::: DATASET ENTRIES :::

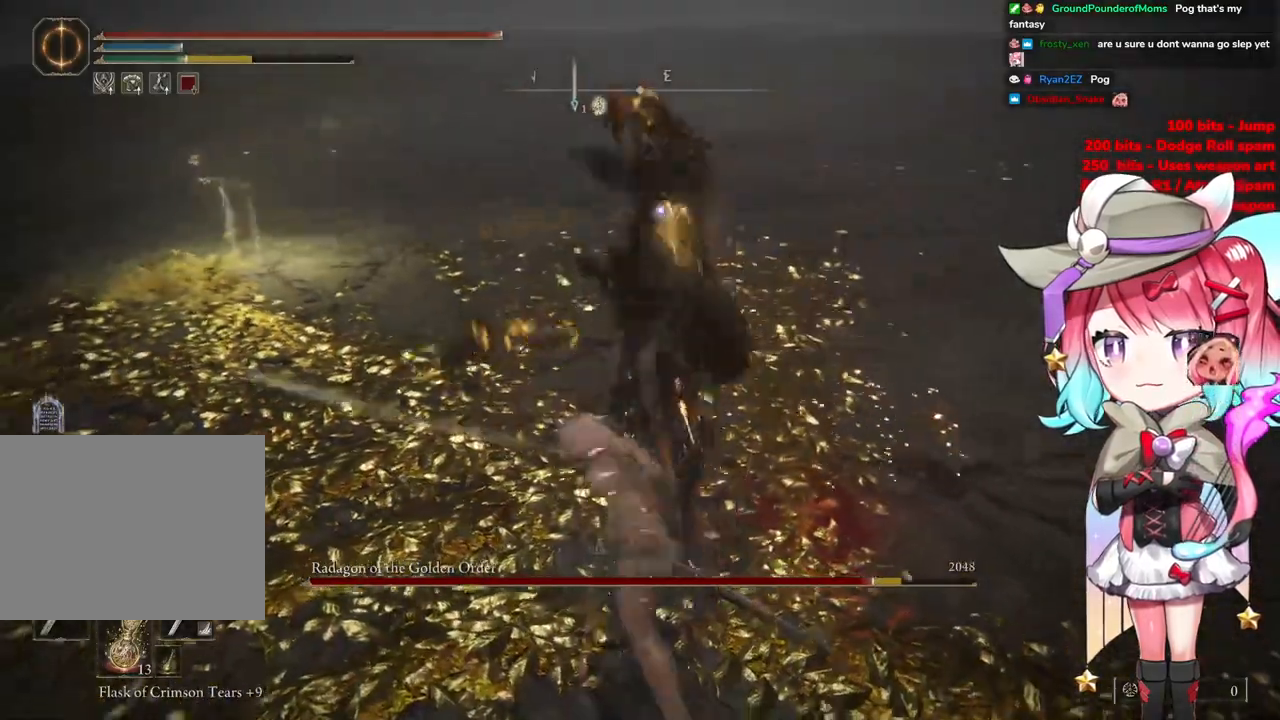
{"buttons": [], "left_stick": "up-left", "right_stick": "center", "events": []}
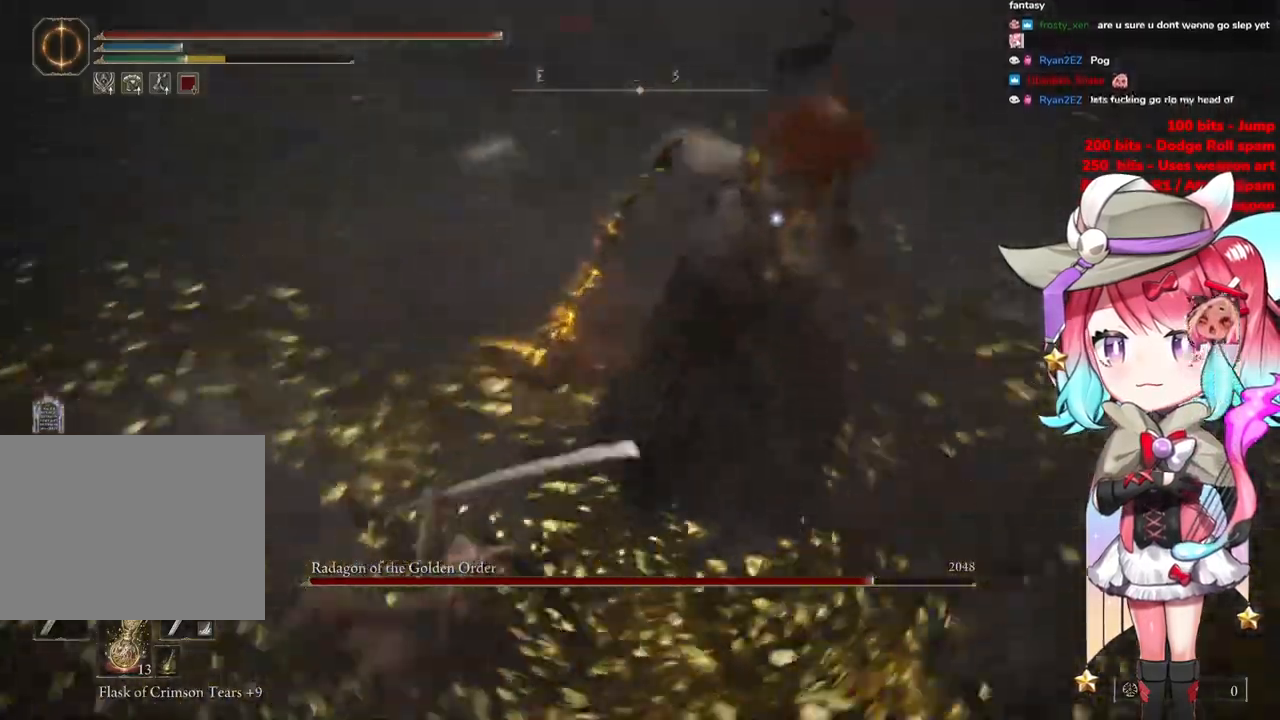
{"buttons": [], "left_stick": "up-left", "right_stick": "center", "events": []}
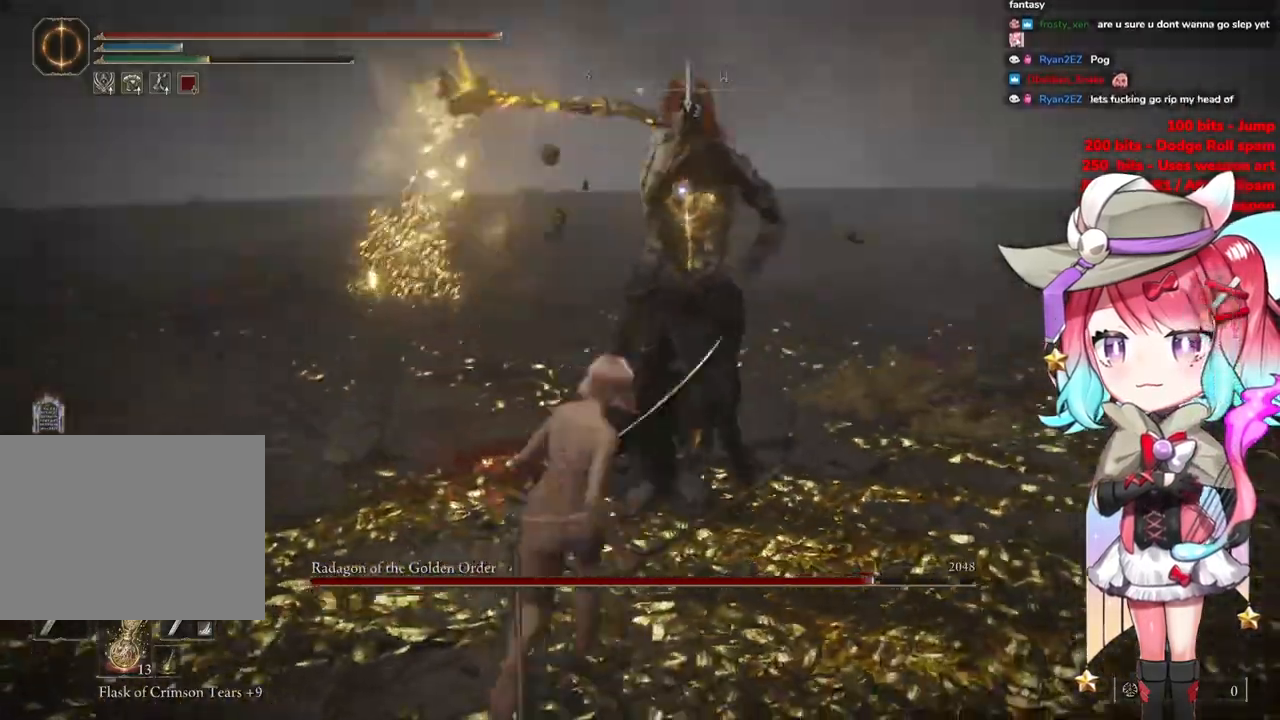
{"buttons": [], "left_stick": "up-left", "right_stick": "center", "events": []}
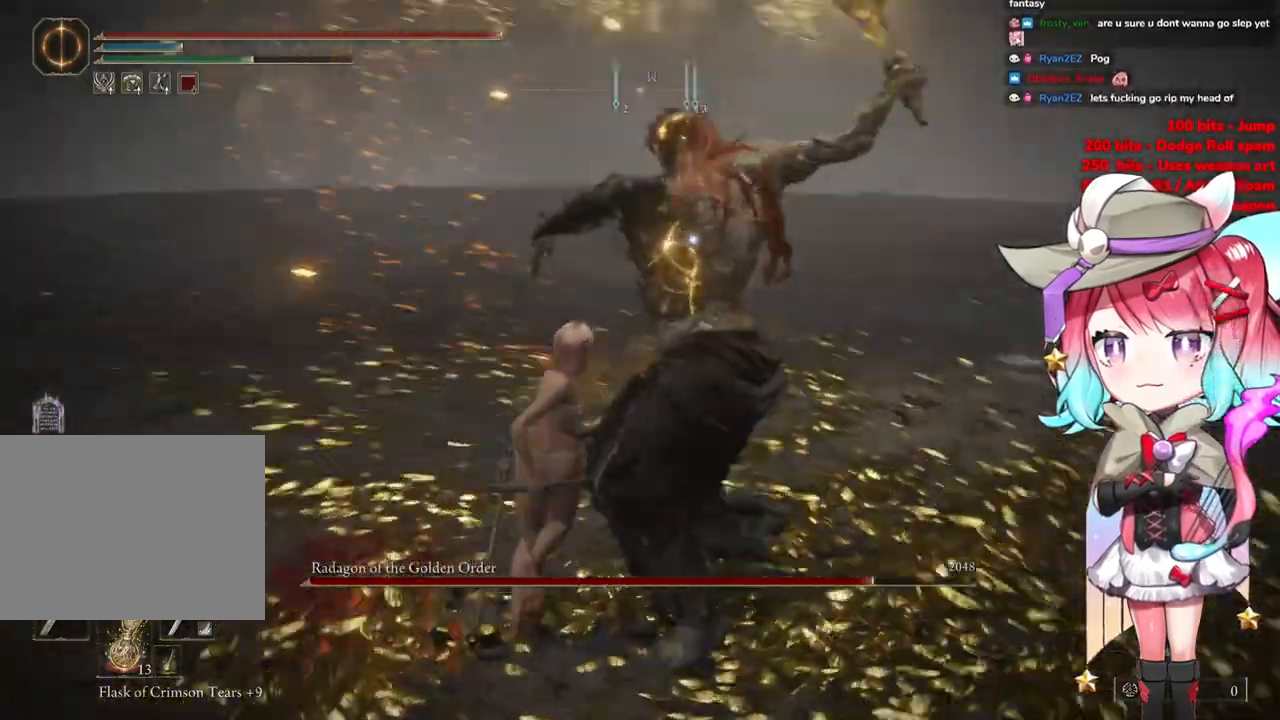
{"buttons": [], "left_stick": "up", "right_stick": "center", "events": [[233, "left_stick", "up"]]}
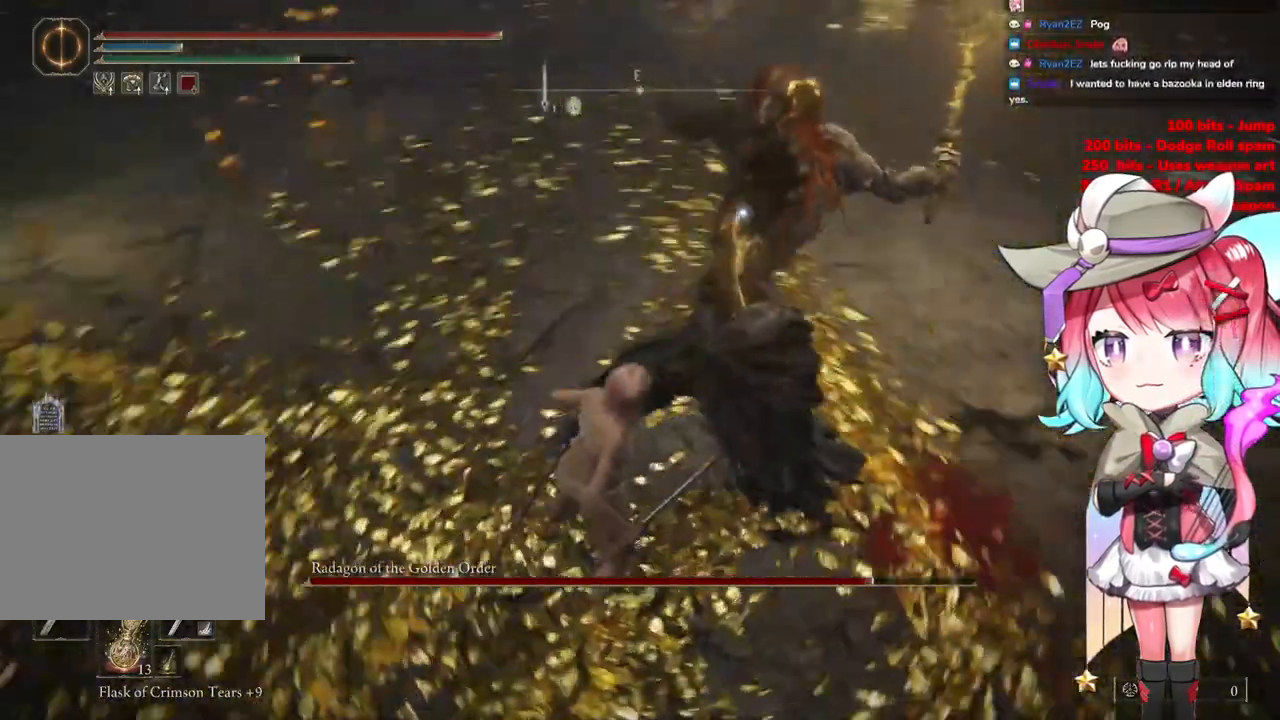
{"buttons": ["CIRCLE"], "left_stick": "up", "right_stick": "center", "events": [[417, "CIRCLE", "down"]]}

:::

__WORK TO COMPLETE__
Please give all of the material again, exactly, without the images.

__EXERCISE RESULT__
{"buttons": [], "left_stick": "up-left", "right_stick": "center", "events": []}
{"buttons": [], "left_stick": "up-left", "right_stick": "center", "events": []}
{"buttons": [], "left_stick": "up-left", "right_stick": "center", "events": []}
{"buttons": [], "left_stick": "up", "right_stick": "center", "events": [[233, "left_stick", "up"]]}
{"buttons": ["CIRCLE"], "left_stick": "up", "right_stick": "center", "events": [[417, "CIRCLE", "down"]]}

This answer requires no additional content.